◆ **Exercise task 1**
Answer these questions from the forum thread on pedestrian walkways, one line each:
(a) How long is Toronto's PATH network, and how many stores does it have?
(b) Which cities are named as having climate-controlled above-ground pedestrian walkways?
(c) In which parts of New York would the last poster like to see pedestrian tunnels?
◆ **Exercise task 2**
Summarize the forum thread on pedestrian walkways in two sentences.
◆ **Exercise task 3**
From the forum thread on pedestrian walkways, copy the stretch from "If they are" through "heat or cool.".

# Start of Text shown

But I would rather see a glass sided bridge or at least bars. It stops people getting scared by crime as they are very visible from the ground rather than being hidden in a tunnel...


----------



## diablo234 (Aug 18, 2008)

Chicago also has a network of underground pedestrian walkways however it is relatively small compared with the ones in Houston, Toronto, and Montreal.










Also cities such as Minneapolis, St. Paul, Cincinnati, Indianapolis, and Calgary have above ground pedestrian walkways that are climate controlled.


----------



## Manila-X (Jul 28, 2005)

I'm not a fan either but it this is becoming very common in most major cities including HK to some extent.


----------



## Marcanadian (May 7, 2005)

Toronto's PATH network is the largest underground shopping complex in the world, at 28 kilometres and over 1200 stores. I think Toronto's street life is vibrant enough, I don't know many people who use the PATH system on a regular basis. It is useful for our climate, since the snow can get heavy at times, and very useful for subway commuters. 


http://www.torontopath.com/uploads/PathMap.pdf


----------



## Dimethyltryptamine (Aug 22, 2009)

I don't like the idea myself. Glad we have a nice climate here and no need for it. Keeps the streets plenty busy.


----------



## Xusein (Sep 27, 2005)

Toronto's underground city is insane, I remember actually getting lost in it when I was there.


----------



## Suburbanist (Dec 25, 2009)

Underground pedestrian tunnels, if properly cleaned and lit, are a great solution. They protect against weather (rain, heat, cold, snow) and solve problems of interference with streets, highways, railways etc.

If they are planned as part of construction of major building complexes, they are relatively cheap to embed in the blocks also. Of course, being buried means it uses less energy to heat or cool.

In the case of some North American cities like Houston or Montréal, they are essential to allow any longer-than-200m walking stroll, considering the harsh climate of them over summer and winter.

New York would do good with some pedestrian tunnels also, particularly downtown and around Times Square.

# End of Text shown
# Start of Record extracts

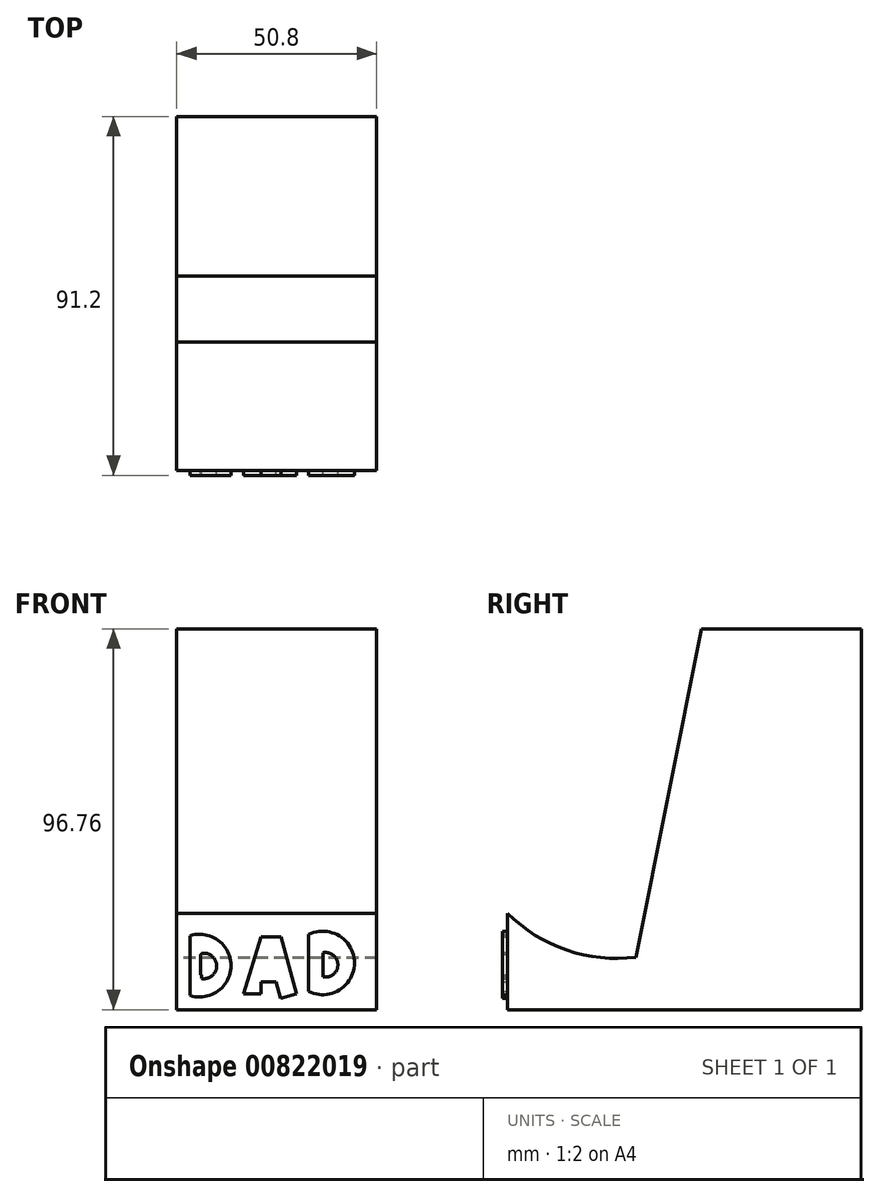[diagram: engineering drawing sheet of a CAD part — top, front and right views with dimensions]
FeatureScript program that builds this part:
annotation { "Feature Type Name" : "Feature", "Feature Type Description" : "" }
export const myFeature = defineFeature(function(context is Context, id is Id, definition is map)
    precondition{}
    {
        {
            var Q0;
            Q0=qCreatedBy(makeId("Right.planeOp"),FACE);
            var sketch = newSketch(context, id + "F0", { "sketchPlane" : qUnion([Q0])});
            skLineSegment(sketch, "E0", {"start": v(-8.22, -23.1) * mm, "end": v(8.53, 60.32) * mm});
            skLineSegment(sketch, "E1", {"start": v(8.53, 60.32) * mm, "end": v(49.15, 60.32) * mm});
            skLineSegment(sketch, "E2", {"start": v(49.15, 60.32) * mm, "end": v(49.15, -36.44) * mm});
            skLineSegment(sketch, "E3", {"start": v(49.15, -36.44) * mm, "end": v(-40.78, -36.44) * mm});
            skLineSegment(sketch, "E4", {"start": v(-40.78, -36.44) * mm, "end": v(-40.78, -11.94) * mm});
            skArc(sketch, "E5", {"start": v(-40.78, -11.94) * mm, "mid": v(-25.8, -21.31) * mm, "end": v(-8.22, -23.1) * mm});
            skSolve(sketch);
        }
        {
            var Q0;
            Q0=makeQuery(id+"F0.imprint","IMPRINT",FACE,{"disambiguationData":[TD([[makeQuery(id+"F0.imprint","IMPRINT",EDGE,{"derivedFrom":sQuery(id+"F0.wireOp",EDGE,"E0")}),-1.0]])]});
            extrude(context, id + "F1", {"entities" : qUnion([Q0]), "depth" : 50.8 * mm, "offsetDistance" : 25.4 * mm});
        }
        {
            var Q0;
            Q0=makeQuery(id+"F1.opExtrude","SWEPT_FACE",FACE,{"disambiguationData":[OSD([sQuery(id+"F0.wireOp",EDGE,"E4")])]});
            var sketch = newSketch(context, id + "F2", { "sketchPlane" : qUnion([Q0])});
            skLineSegment(sketch, "E6", {"start": v(3.42, -15.69) * mm, "end": v(3.42, -34.37) * mm});
            skArc(sketch, "E7", {"start": v(3.42, -34.37) * mm, "mid": v(15.64, -25.03) * mm, "end": v(3.42, -15.69) * mm});
            skSolve(sketch);
        }
        {
            var Q0;
            Q0=makeQuery(id+"F2.imprint","IMPRINT",FACE,{"disambiguationData":[TD([[makeQuery(id+"F2.imprint","IMPRINT",EDGE,{"derivedFrom":sQuery(id+"F2.wireOp",EDGE,"E6")}),-1.0]])]});
            var sketch = newSketch(context, id + "F3", { "sketchPlane" : qUnion([Q0])});
            skLineSegment(sketch, "E8", {"start": v(17.04, -32.4) * mm, "end": v(21.44, -17.89) * mm});
            skLineSegment(sketch, "E9", {"start": v(21.44, -17.89) * mm, "end": v(26.5, -17.89) * mm});
            skLineSegment(sketch, "E10", {"start": v(26.5, -17.89) * mm, "end": v(30.45, -32.4) * mm});
            skLineSegment(sketch, "E11", {"start": v(30.45, -32.4) * mm, "end": v(26.36, -33.5) * mm});
            skLineSegment(sketch, "E12", {"start": v(26.36, -33.5) * mm, "end": v(25.23, -29.34) * mm});
            skLineSegment(sketch, "E13", {"start": v(25.23, -29.34) * mm, "end": v(21.44, -29.34) * mm});
            skLineSegment(sketch, "E14", {"start": v(21.44, -29.34) * mm, "end": v(21.44, -32.4) * mm});
            skLineSegment(sketch, "E15", {"start": v(21.44, -32.4) * mm, "end": v(17.04, -32.4) * mm});
            skSolve(sketch);
        }
        {
            var Q0;
            Q0=makeQuery(id+"F2.imprint","IMPRINT",FACE,{"disambiguationData":[TD([[makeQuery(id+"F2.imprint","IMPRINT",EDGE,{"derivedFrom":sQuery(id+"F2.wireOp",EDGE,"E6")}),-1.0]])]});
            var sketch = newSketch(context, id + "F4", { "sketchPlane" : qUnion([Q0])});
            skLineSegment(sketch, "E16", {"start": v(23.72, -21.98) * mm, "end": v(22.05, -26.24) * mm});
            skLineSegment(sketch, "E17", {"start": v(22.05, -26.24) * mm, "end": v(24.83, -26.24) * mm});
            skLineSegment(sketch, "E18", {"start": v(24.83, -26.24) * mm, "end": v(23.72, -21.98) * mm});
            skLineSegment(sketch, "E19", {"start": v(33.52, -17.36) * mm, "end": v(33.52, -31.79) * mm});
            skArc(sketch, "E20", {"start": v(33.52, -31.79) * mm, "mid": v(45.16, -24.57) * mm, "end": v(33.52, -17.36) * mm});
            skLineSegment(sketch, "E21", {"start": v(37.22, -21.98) * mm, "end": v(37.22, -28.09) * mm});
            skArc(sketch, "E22", {"start": v(37.22, -28.09) * mm, "mid": v(40.96, -25.04) * mm, "end": v(37.22, -21.98) * mm});
            skSolve(sketch);
        }
        {
            var Q0;
            Q0=makeQuery(id+"F4.imprint","IMPRINT",FACE,{"disambiguationData":[TD([[makeQuery(id+"F4.imprint","IMPRINT",EDGE,{"derivedFrom":sQuery(id+"F4.wireOp",EDGE,"E19")}),1.0]])]});
            extrude(context, id + "F5", {"entities" : qUnion([Q0]), "operationType" : NewBodyOperationType.ADD, "depth" : 1.27 * mm, "offsetDistance" : 25.4 * mm});
        }
        {
            var Q0;
            Q0=makeQuery(id+"F3.imprint","IMPRINT",FACE,{"disambiguationData":[TD([[makeQuery(id+"F3.imprint","IMPRINT",EDGE,{"derivedFrom":sQuery(id+"F3.wireOp",EDGE,"E8")}),-1.0]])]});
            extrude(context, id + "F6", {"entities" : qUnion([Q0]), "operationType" : NewBodyOperationType.ADD, "depth" : 1.27 * mm, "offsetDistance" : 25.4 * mm});
        }
        {
            var Q0;
            {var subQ0=sQuery(id+"F0.wireOp",EDGE,"E3");var subQ2=sQuery(id+"F0.wireOp",EDGE,"E4");Q0=makeQuery(id+"F5.boolean.opBoolean","SPLIT",FACE,{"disambiguationData":[TD([makeQuery(id+"F1.opExtrude","SWEPT_FACE",FACE,{"disambiguationData":[OSD([subQ0])]})])],"derivedFrom":makeQuery(id+"F1.opExtrude","SWEPT_FACE",FACE,{"disambiguationData":[OSD([subQ2])]})});}
            var sketch = newSketch(context, id + "F7", { "sketchPlane" : qUnion([Q0])});
            skLineSegment(sketch, "E23", {"start": v(6.06, -22.41) * mm, "end": v(6.06, -27.57) * mm});
            skArc(sketch, "E24", {"start": v(6.06, -27.57) * mm, "mid": v(9.83, -25) * mm, "end": v(6.06, -22.41) * mm});
            skSolve(sketch);
        }
        {
            var Q0;
            Q0=makeQuery(id+"F7.imprint","IMPRINT",FACE,{"disambiguationData":[TD([[makeQuery(id+"F7.imprint","IMPRINT",EDGE,{"derivedFrom":sQuery(id+"F7.wireOp",EDGE,"E23")}),-1.0]])]});
            var sketch = newSketch(context, id + "F8", { "sketchPlane" : qUnion([Q0])});
            skLineSegment(sketch, "E25", {"start": v(3.46, -17.64) * mm, "end": v(3.46, -32.85) * mm});
            skArc(sketch, "E26", {"start": v(3.46, -32.85) * mm, "mid": v(13.81, -25.25) * mm, "end": v(3.46, -17.64) * mm});
            skLineSegment(sketch, "E27", {"start": v(6.28, -22.15) * mm, "end": v(6.28, -28.53) * mm});
            skArc(sketch, "E28", {"start": v(6.28, -28.53) * mm, "mid": v(10.16, -25.34) * mm, "end": v(6.28, -22.15) * mm});
            skSolve(sketch);
        }
        {
            var Q0;
            Q0=makeQuery(id+"F8.imprint","IMPRINT",FACE,{"disambiguationData":[TD([[makeQuery(id+"F8.imprint","IMPRINT",EDGE,{"derivedFrom":sQuery(id+"F8.wireOp",EDGE,"E25")}),1.0]])]});
            extrude(context, id + "F9", {"entities" : qUnion([Q0]), "operationType" : NewBodyOperationType.ADD, "depth" : 1.27 * mm, "offsetDistance" : 25.4 * mm});
        }
    });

# End of Record extracts

◆ **Task result 1**
(a) 28 kilometers, with over 1200 stores.
(b) Minneapolis, St. Paul, Cincinnati, Indianapolis, and Calgary.
(c) Downtown and around Times Square.

◆ **Task result 2**
Posters discuss underground and above-ground pedestrian walkways in cities such as Chicago, Houston, Toronto, and Montreal, and one calls Toronto's PATH the largest underground shopping complex in the world. Some dislike the idea and prefer visible bridges or busy streets, while others find the tunnels useful against harsh weather and relatively cheap when planned into major building complexes.

◆ **Task result 3**
If they are planned as part of construction of major building complexes, they are relatively cheap to embed in the blocks also. Of course, being buried means it uses less energy to heat or cool.